We cut the dendrogram at distance = 80 to get exact 6 group. We plot graph of each group projected on the two first components of PCA.

In [None]:
class_PCA <- cutree(hc, k = 6)
options(repr.plot.width=8,repr.plot.height=8)
plot(velib.pca$ind$coord, type = "p", col = class_PCA, asp = 1, pch = 19)
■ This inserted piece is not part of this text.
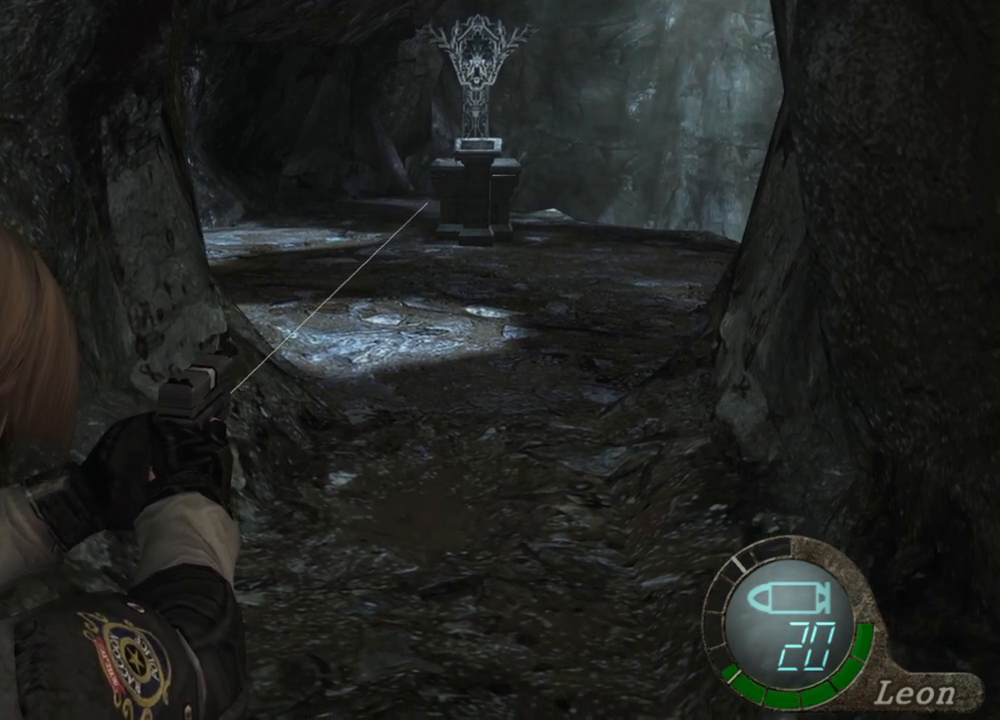
{"keys": [], "mouse": ["right"], "events": []}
Boxplots of each group and the center of each class

In [None]:
par(mfrow=c(2,3))
options(repr.plot.width=15,repr.plot.height=5)
for (i in 1:6){
    plot(colMeans(x[which(class_PCA==i),]),col="blue",type="l",ylim=c(0,1),
         xlab="Time",ylab="loading",main=paste("Mean of class",i))
    abline(v=timeTick,lty="dotted")
}
par(mfrow=c(2,3))
options(repr.plot.width=15,repr.plot.height=5)
for (i in 1:6){
    boxplot(x[which(class_PCA==i),],
            xlab="Time",ylab="Loading",main=paste("Group",i))
    lines(colMeans(x[which(class_PCA==i),]),col="blue",lwd=3)
}

### 4.2 K-means


We apply K-means method with n_clusters = 4,5,6,7 and we plot the Silhouette plot by changing number of clusters.

In [None]:
library(cluster)
D <- daisy(x)
options(repr.plot.width=20,repr.plot.height=10)
par(mfrow=c(2,2))
for (i in 4:7){
    K <- i
    kmeans <- kmeans(x,centers=K,nstart=10)
    plot(silhouette(kmeans$cluster, D),border=NA,col=1:i)
    abline(v = summary(silhouette(kmeans$cluster, D))$avg.width,lwd=5,col="red")
}

#### 4.2.1 First, we perform  Kmeans method on full data

Boxplots of each group and the center of each class

In [None]:
K <- 4
kmeans <- kmeans(x,centers=K,nstart=10)
options(repr.plot.width=15,repr.plot.height=5)
par(mfrow=c(2,2))
for (i in 1:K){
    plot(kmeans$centers[i,],col="blue",type="l",ylim=c(0,1),
         xlab="Time",ylab="loading",main=paste("Mean of class",i))
    abline(v=timeTick,lty="dotted")
}
##Boxplot
par(mfrow=c(2,2))
for (i in 1:K){
    boxplot(x[which(kmeans$cluster==i),],
            xlab="Time",ylab="Loading",main=paste("Group",i))
    lines(kmeans$centers[i,],col="blue",lwd=3)
    abline(v=timeTick,lty="dotted")
}

— The center of class 1 corresponds to a high daily usage at every hours of the week.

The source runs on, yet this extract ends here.